Songlines of the Lurujarri Heritage Trail

By AG STAFF May 28, 2014
Reading Time: < 1 Print this page
The Lurujarri Heritage Trail is an opportunity to experience Aboriginal connection to country.

LURUJARRI MEANS ‘coastal dunes’ and it is pronounced ‘Looroo-jaree’ with an emphasis on the first syllable.

The songline that the Lurujarri Heritage Trail meanders along is a kind of oral heritage map that follows the journey of the creation emu-like being, Marella. Stories told along the songline contain the ‘law’ for living.

Volunteers, Goolarabooloo people and walkers travel the route annually. It takes nine days and covers 82km, mostly following the coastline north of Broome, WA.

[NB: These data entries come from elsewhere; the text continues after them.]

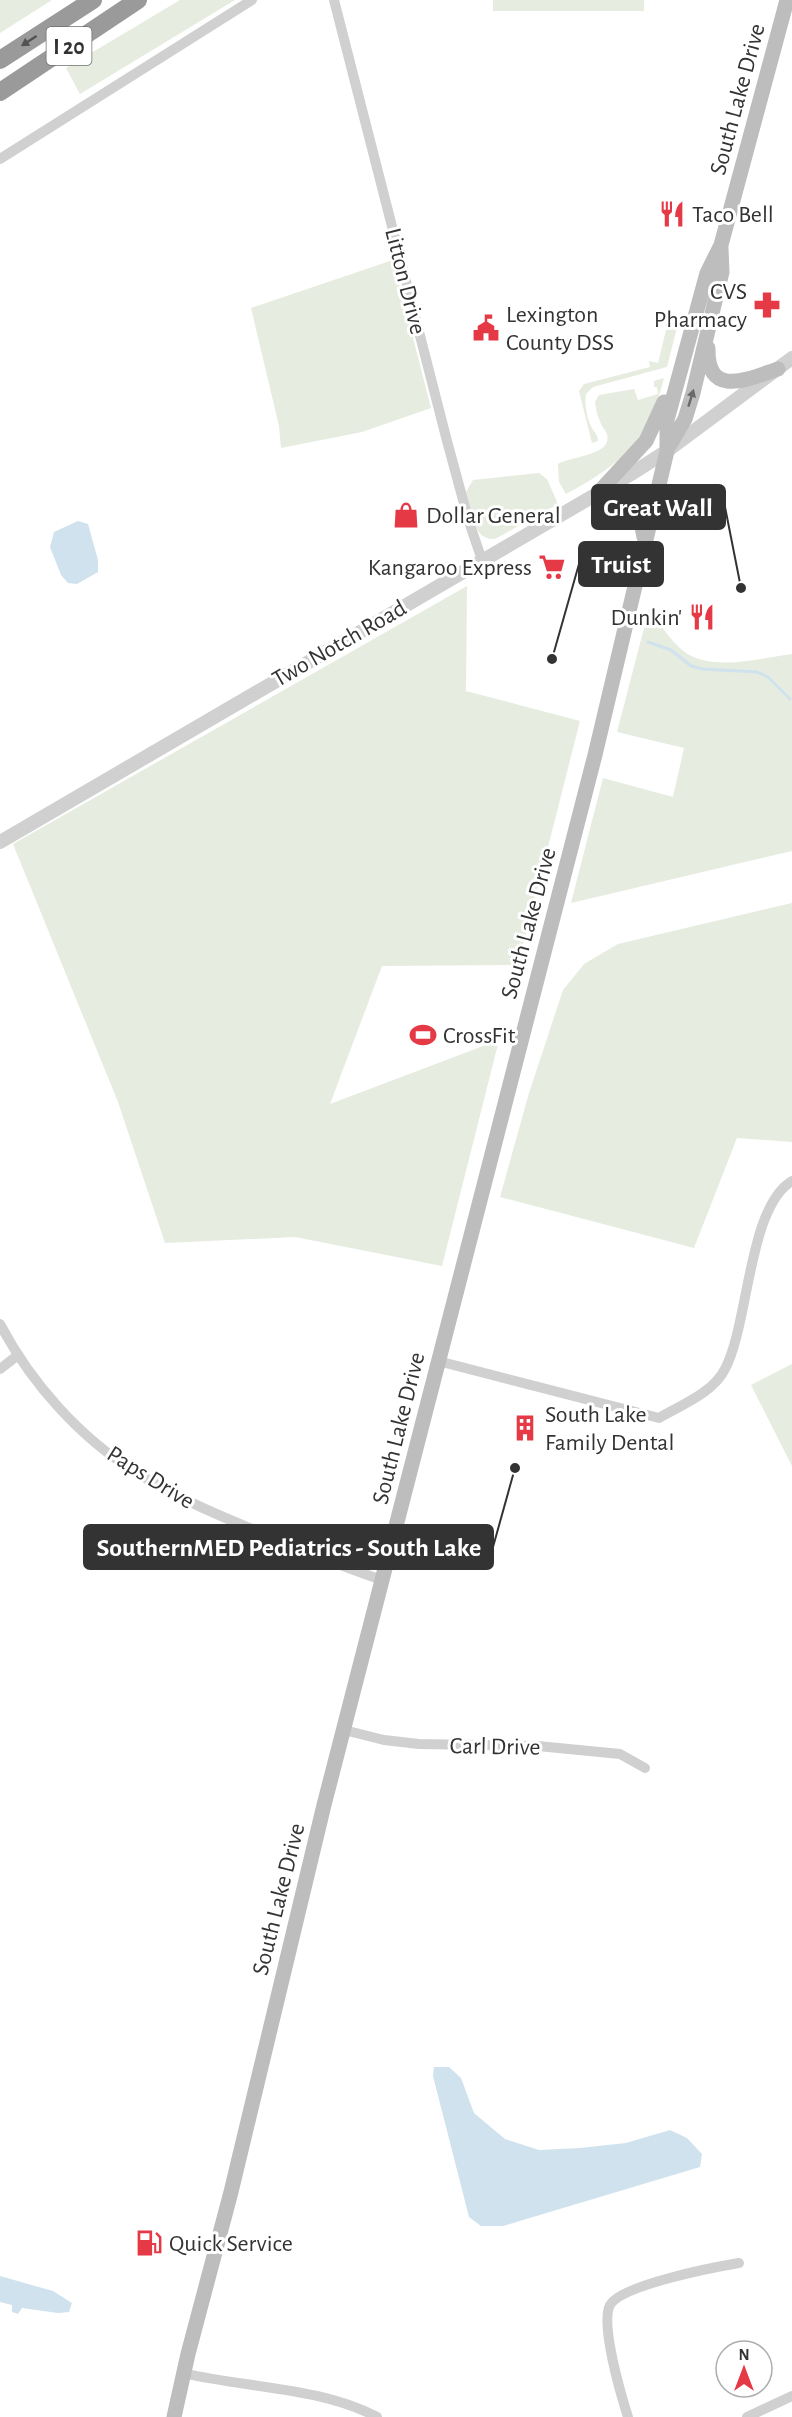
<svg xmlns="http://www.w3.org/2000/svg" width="792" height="2417" viewBox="0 0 792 2417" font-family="'Alegreya Sans',sans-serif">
	<rect width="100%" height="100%" fill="#fff"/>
	<path fill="#e6ecdf" d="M0,0H52L0,33Z
		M180,0H235L80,94L66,68Z
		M493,0H644V11H493Z
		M393,260L431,408L362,432L281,448L279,426L251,308Z
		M679,319L667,367L593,387L586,394C584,404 587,419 592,428C595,434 598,434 598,441L592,443L579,391L584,384L650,367L649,361L658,363L667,326Z
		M664,378C659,398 651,419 641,436C628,458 589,482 566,494L559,482L558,464C571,456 613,456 607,434C605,429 601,426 600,421C597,415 596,409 595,402L599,395L634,389L638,400L658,394L657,387H654V381Z
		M539,473L547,479L558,504L495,539C473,541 469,509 466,492L473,480Z
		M467,586L466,691L580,721L518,965L382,966L330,1104L499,1040L442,1266L295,1237L165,1243L118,1102L13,844Z
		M649,609C659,622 669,639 682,650C710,673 759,658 792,654V851L571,903L603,778L673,797L684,748L617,732Z
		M792,903V1142L737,1138L694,1248L500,1197L529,1093L563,990L584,964L618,944Z
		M792,1364V1466L751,1385Z"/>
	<path fill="#cfe2ee" d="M78,521L88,524L98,560V572L77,584L68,583L61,575L50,547L54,532Z
		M434,2067H449L461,2078L474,2113L505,2139L539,2150L580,2148L626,2143L670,2130L687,2138L702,2154L700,2167L503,2226H481L469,2217L433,2076Z
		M0,2276L53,2291L72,2303L69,2312L58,2313L22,2308L18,2314L12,2312V2305L0,2302Z"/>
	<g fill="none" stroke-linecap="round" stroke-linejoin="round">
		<path stroke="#cfe2ee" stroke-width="3" d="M648,642L671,650L691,666L702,669L757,672L768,677L790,699"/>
		<path stroke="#d0d0d0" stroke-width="10" d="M334,0L447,441L469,522L482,560
			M0,159L252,0
			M0,1324C31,1383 80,1438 137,1473C177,1498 220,1516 264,1534C303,1550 342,1567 382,1580
			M438,1361L659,1418C681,1405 713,1393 725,1369C749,1324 748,1207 792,1181
			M0,1369L18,1355
			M344,1730L384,1740L419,1744L538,1746L620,1754L645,1768
			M183,2373C245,2388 321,2387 377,2417
			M628,2417C621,2395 600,2324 610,2305C621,2285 715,2267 739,2263
			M747,2417L792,2396"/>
		<path stroke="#d0d0d0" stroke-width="14" d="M0,842L631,474L667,451L792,358"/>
		<path stroke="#bdbdbd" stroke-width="15" d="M708,348C707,399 748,379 778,369
			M668,448L685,419L693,393L722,272L721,248
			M598,493L646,441L664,402
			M598,493C636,496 637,501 644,537
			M174,2417L188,2354L231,2192L324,1805L595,755L667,451V420L707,273L721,245L787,0"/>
		<path stroke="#9a9a9a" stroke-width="18" d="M0,60L93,0
			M0,92L138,0"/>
	</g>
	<defs><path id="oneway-solid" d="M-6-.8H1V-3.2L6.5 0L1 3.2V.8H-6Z" transform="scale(1.5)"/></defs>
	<use fill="#525252" href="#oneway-solid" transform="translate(29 41) rotate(147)"/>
	<use fill="#6a6a6a" href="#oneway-solid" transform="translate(691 398) rotate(-73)"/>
	<defs>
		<g id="restaurant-bare" transform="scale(2.07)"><path d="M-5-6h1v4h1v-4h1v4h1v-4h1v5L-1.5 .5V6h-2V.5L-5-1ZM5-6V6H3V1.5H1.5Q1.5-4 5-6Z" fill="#e63946" stroke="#fff" stroke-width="2.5" paint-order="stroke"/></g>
		<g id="pharmacy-bare" transform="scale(2.07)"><path d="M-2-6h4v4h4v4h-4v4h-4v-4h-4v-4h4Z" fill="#e63946" stroke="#fff" stroke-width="2.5" paint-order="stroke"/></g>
		<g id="civic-bare" transform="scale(2.07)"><path d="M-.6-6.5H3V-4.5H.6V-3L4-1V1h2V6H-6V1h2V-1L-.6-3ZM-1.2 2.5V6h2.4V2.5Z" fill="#e63946" stroke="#fff" stroke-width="2.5" paint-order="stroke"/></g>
		<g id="shop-bare" transform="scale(2.07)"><path d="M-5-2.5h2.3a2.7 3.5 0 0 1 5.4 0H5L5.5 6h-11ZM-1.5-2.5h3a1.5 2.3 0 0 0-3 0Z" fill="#e63946" stroke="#fff" stroke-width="2.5" paint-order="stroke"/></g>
		<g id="supermarket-bare" transform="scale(2.07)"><path d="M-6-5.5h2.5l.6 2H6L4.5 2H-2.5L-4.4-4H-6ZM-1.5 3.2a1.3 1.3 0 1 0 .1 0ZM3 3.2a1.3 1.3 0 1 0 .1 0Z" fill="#e63946" stroke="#fff" stroke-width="2.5" paint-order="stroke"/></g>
		<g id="stadium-bare" transform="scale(2.07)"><path d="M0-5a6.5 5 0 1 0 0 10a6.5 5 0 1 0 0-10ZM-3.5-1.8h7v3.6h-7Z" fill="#e63946" stroke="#fff" stroke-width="2.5" paint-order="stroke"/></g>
		<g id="building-bare" transform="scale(2.07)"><path d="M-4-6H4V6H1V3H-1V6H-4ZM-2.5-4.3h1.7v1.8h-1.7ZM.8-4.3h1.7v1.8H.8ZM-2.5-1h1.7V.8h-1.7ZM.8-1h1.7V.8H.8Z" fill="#e63946" stroke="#fff" stroke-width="2.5" paint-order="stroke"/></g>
		<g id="fuel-bare" transform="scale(2.07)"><path d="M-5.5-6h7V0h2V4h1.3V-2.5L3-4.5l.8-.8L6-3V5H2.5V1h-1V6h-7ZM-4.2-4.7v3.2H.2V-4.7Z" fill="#e63946" stroke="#fff" stroke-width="2.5" paint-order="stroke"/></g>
	</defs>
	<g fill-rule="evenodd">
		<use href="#restaurant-bare" x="672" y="214"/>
		<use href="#pharmacy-bare" x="767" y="305"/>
		<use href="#civic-bare" x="486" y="328"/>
		<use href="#shop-bare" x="406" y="515"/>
		<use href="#supermarket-bare" x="552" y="567"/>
		<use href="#restaurant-bare" x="702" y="617"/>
		<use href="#stadium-bare" x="423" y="1035"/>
		<use href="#building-bare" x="525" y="1428"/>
		<use href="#fuel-bare" x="149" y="2243"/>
	</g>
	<g text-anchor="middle" stroke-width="6" stroke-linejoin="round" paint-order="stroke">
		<rect fill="#fff" stroke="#707070" stroke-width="1.5" x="46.5" y="27" width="45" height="38" rx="4.5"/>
		<g font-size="22" font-weight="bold" fill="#333">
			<text x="69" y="54">I 20</text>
		</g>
		<g font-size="24" fill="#333" stroke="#fff">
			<text transform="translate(737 99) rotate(-75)" y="8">South Lake Drive</text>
			<text transform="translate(406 281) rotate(76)" y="8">Litton Drive</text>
			<text transform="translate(339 643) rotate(-30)" y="8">Two Notch Road</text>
			<text transform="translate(528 923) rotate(-75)" y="8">South Lake Drive</text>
			<text transform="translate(398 1428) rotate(-76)" y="8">South Lake Drive</text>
			<text transform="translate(151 1477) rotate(32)" y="8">Paps Drive</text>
			<text transform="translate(495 1746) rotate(1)" y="8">Carl Drive</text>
			<text transform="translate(278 1899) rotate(-76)" y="8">South Lake Drive</text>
		</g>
		<g font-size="24" fill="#333" stroke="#fff" text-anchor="start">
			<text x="692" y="222">Taco Bell</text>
			<text x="747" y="299" text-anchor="end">CVS<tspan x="747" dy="28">Pharmacy</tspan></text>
			<text x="506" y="322">Lexington<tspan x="506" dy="28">County DSS</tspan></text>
			<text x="426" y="523">Dollar General</text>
			<text x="532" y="575" text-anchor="end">Kangaroo Express</text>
			<text x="682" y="625" text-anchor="end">Dunkin'</text>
			<text x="443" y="1043">CrossFit</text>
			<text x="545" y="1422">South Lake<tspan x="545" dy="28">Family Dental</tspan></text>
			<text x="169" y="2251">Quick Service</text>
		</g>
	</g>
	<path fill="none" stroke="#333" stroke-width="2" d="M741 588L725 507M552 659L579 564M515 1468L493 1547"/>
	<g fill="#333" stroke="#fff" stroke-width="2">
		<circle cx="741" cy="588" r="6"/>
		<circle cx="552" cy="659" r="6"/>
		<circle cx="515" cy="1468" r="6"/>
	</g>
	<g fill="#333" stroke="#333" stroke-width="2">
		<rect x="592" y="485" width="133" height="44" rx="6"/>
		<rect x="579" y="542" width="84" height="44" rx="6"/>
		<rect x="84" y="1525" width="409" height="44" rx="6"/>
	</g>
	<g font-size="26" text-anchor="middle" font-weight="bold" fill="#fff">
		<text x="658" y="516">Great Wall</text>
		<text x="621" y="573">Truist</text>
		<text x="289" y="1556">SouthernMED Pediatrics - South Lake</text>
	</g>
	<g transform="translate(744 2369)"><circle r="28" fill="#ffffff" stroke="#adadad" stroke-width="1.5"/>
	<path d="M0-4.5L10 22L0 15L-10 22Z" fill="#e63946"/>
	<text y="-9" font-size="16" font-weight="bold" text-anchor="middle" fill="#333333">N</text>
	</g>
</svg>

Walkers move leisurely through dunes, bush, mangroves and salt plains, as stories are told by the local Goolarabooloo community who run the walk.

Lurujarri walking notes

There are many opportunities to help with hunting and gathering. Cooking is done on campfires and washing is done in the sea. A truck transports gear to campsites that have been in use for millennia.

The itinerary is dependent on weather, hunting, tides and the group number. Walked in dry season, maximum daytime temperatures average 30ºC, and nights are cool.

In the middle of the year, cockatoos and brolgas feed on bush onions. Osprey, honey-eaters and red-winged parrots are likely to be breeding.

Black kites may be seen over the dunes, when the salmon are running. Lizards are generally hibernating but you may see fat pelicans, kangaroos and dugong. Humpback whales can often be seen migrating north.